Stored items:
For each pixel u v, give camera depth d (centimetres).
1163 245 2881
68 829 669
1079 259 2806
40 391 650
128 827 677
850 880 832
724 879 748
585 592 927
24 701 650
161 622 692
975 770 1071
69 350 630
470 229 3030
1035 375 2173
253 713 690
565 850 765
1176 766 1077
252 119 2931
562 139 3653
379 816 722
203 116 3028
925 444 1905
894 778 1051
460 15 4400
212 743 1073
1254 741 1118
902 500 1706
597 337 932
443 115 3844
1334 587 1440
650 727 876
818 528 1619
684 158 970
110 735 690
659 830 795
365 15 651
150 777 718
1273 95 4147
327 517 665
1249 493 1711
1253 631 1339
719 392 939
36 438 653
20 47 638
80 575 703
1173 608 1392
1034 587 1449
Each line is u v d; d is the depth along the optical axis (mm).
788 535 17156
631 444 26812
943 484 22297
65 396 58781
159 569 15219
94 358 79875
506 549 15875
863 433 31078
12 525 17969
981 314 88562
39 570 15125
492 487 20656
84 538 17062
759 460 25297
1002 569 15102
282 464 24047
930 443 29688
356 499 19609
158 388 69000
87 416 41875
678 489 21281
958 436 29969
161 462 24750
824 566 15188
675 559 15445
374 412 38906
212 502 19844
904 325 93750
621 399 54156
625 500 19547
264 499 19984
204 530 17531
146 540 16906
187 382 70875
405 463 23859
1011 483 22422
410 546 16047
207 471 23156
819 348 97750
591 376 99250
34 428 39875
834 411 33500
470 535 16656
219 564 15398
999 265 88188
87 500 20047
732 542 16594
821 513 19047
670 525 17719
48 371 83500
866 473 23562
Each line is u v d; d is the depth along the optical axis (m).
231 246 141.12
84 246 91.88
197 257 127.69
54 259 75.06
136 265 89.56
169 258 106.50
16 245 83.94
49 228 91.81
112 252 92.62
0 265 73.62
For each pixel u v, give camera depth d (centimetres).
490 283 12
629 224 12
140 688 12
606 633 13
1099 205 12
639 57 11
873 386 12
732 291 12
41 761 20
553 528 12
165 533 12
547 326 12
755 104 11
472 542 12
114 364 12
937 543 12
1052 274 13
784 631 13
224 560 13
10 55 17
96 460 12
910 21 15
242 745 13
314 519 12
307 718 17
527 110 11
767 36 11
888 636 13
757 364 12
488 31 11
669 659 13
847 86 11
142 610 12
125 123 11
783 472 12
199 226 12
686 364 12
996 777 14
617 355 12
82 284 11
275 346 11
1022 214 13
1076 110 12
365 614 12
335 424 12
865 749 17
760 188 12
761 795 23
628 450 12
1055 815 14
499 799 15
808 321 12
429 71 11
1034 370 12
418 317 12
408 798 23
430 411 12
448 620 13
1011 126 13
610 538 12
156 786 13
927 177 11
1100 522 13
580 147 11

--

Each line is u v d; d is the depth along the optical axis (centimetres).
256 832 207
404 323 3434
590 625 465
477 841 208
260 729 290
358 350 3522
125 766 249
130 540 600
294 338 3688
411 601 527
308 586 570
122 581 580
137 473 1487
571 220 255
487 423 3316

EXERCISE DESCRIPTION: In the data above, find the line with "975 770 1071" and the line with "1034 587 1449". Retype both, plus every line between them, exactly.

RESULT FOR THIS TASK:
975 770 1071
69 350 630
470 229 3030
1035 375 2173
253 713 690
565 850 765
1176 766 1077
252 119 2931
562 139 3653
379 816 722
203 116 3028
925 444 1905
894 778 1051
460 15 4400
212 743 1073
1254 741 1118
902 500 1706
597 337 932
443 115 3844
1334 587 1440
650 727 876
818 528 1619
684 158 970
110 735 690
659 830 795
365 15 651
150 777 718
1273 95 4147
327 517 665
1249 493 1711
1253 631 1339
719 392 939
36 438 653
20 47 638
80 575 703
1173 608 1392
1034 587 1449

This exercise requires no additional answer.